> TESTO DI RIFERIMENTO:
········
Il contrasto poi risolto dalle sezioni unite della Corte di cassazione, in relazione ai fatti commessi anteriormente alla novella, dalla sentenza 22 marzo-1° giugno 2018, n. 24782, nella quale si è affermato che, al fine del rilascio delle certificazioni, non è sufficiente la mera acquisizione del modello 770, occorrendo piuttosto la prova di tale elemento della fattispecie.

Ciò precisato, il rimettente rileva che, nel delegare l’esecutivo alla «revisione» del sistema penale tributario, l’art. 8 della legge n. 23 del 2014 avrebbe limitato lo spazio d’azione del legislatore delegato, vincolandolo alla «mera “possibilità di ridurre le sanzioni per le fattispecie meno gravi o di applicare sanzioni amministrative anziché penali, tenuto conto anche di adeguate soglie di punibilità“».

A parere del giudice a quo, inoltre, non vi sarebbe alcun dubbio sulla ascrivibilità del reato di omesso versamento delle ritenute alla categoria delle «fattispecie meno gravi» tra quelle che compongono il settore tributario; e ciò anche alla luce delle numerose disposizioni di maggior favore contenute nel Dlgs. n. 74 del 2000, dettate in riferimento al delitto in esame.

Nelle omissioni in esame, del resto, rileva il giudice rimettente, difetta il requisito della fraudolenza, e non vi sono interrelazioni con il tema dell’elusione fiscale, trattandosi di condotte distinte dalla dichiarazione infedele, ai sensi dell’art. 4 del Dlgs. n. 74 del 2000.

Né, afferma il rimettente, si può ritenere che la nuova formulazione dell’art. 10-bis del d.lgs. n. 74 del 2000 sia rispettosa della delega perché è stata innalzata la soglia di punibilità, dato che, per effetto dell’art. 7 del Dlgs. n. 158 del 2015, diventano penalmente rilevanti comportamenti che in precedenza esulavano dalla tipicità, quali appunto gli omessi versamenti delle ritenute risultanti esclusivamente dalla dichiarazione annuale del sostituto di imposta per importi eccedenti 150.000 euro.
········
(Record del dataset)
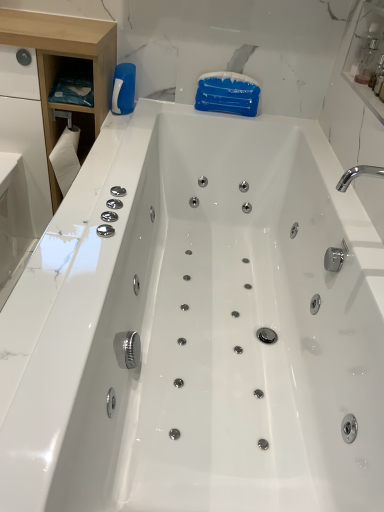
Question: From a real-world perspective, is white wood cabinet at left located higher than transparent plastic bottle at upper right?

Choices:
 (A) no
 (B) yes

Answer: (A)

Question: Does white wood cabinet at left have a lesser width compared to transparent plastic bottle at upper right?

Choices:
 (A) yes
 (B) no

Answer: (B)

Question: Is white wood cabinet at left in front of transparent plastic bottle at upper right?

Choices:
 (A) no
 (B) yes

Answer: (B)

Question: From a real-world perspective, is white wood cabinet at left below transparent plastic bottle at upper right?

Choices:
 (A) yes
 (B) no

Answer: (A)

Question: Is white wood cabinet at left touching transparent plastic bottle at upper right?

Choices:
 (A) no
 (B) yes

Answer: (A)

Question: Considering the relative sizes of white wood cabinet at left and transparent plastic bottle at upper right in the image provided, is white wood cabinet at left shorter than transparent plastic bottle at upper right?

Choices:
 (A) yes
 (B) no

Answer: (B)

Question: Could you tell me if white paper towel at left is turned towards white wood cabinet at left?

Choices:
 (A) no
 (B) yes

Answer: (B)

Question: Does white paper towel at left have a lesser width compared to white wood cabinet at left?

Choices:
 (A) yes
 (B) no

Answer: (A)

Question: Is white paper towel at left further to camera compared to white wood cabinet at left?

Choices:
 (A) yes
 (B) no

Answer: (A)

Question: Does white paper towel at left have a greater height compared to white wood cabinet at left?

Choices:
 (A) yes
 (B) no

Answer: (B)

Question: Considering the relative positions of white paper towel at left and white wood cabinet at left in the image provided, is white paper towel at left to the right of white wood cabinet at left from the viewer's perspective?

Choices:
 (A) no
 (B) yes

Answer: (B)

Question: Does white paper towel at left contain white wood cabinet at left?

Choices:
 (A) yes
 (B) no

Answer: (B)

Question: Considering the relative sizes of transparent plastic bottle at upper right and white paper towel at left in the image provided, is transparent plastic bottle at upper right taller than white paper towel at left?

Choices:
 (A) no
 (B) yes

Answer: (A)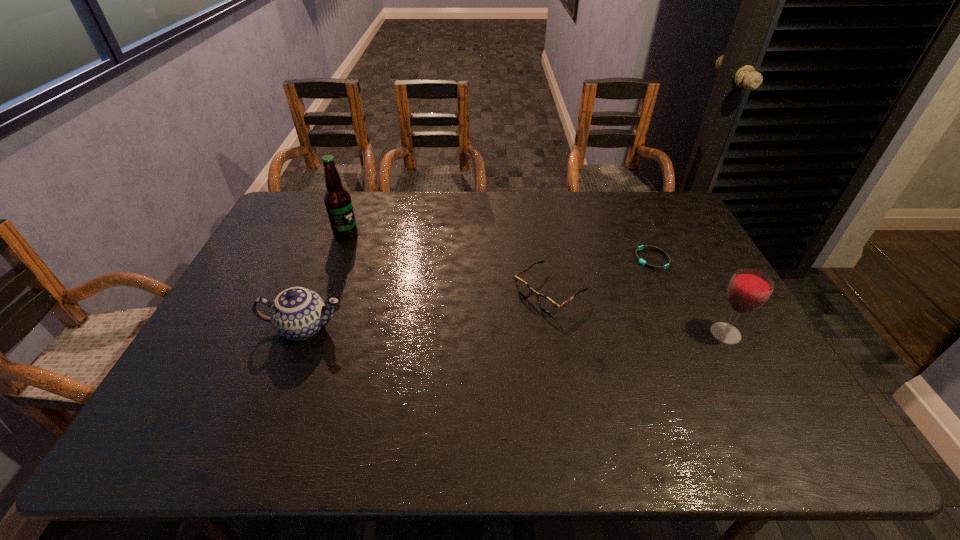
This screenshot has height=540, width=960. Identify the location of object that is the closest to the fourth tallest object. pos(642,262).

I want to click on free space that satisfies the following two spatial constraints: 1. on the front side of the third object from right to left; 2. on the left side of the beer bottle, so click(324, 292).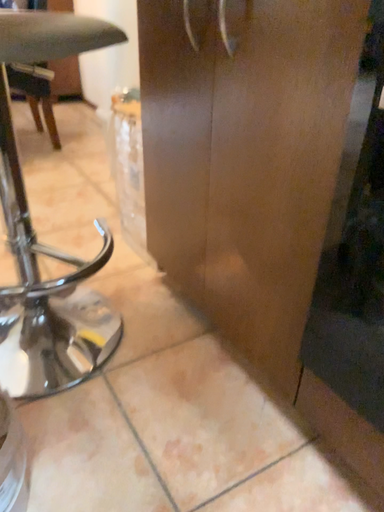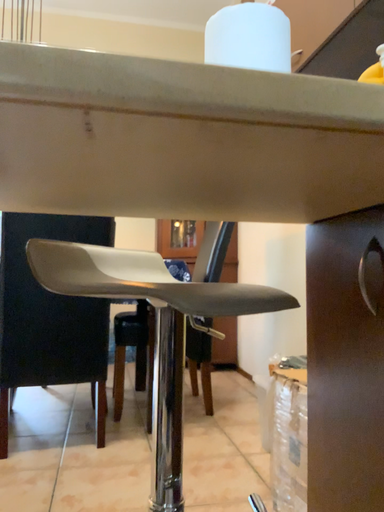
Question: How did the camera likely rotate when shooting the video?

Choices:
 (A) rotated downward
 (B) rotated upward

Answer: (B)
········
> ISTRUZIONI OPERATIVE: Copia dal testo sull'omesso versamento delle ritenute il tratto che inizia con "Nelle omissioni in" e termina con "74 del 2000.".

> SOLUZIONE DELL'ESERCIZIO:
Nelle omissioni in esame, del resto, rileva il giudice rimettente, difetta il requisito della fraudolenza, e non vi sono interrelazioni con il tema dell’elusione fiscale, trattandosi di condotte distinte dalla dichiarazione infedele, ai sensi dell’art. 4 del Dlgs. n. 74 del 2000.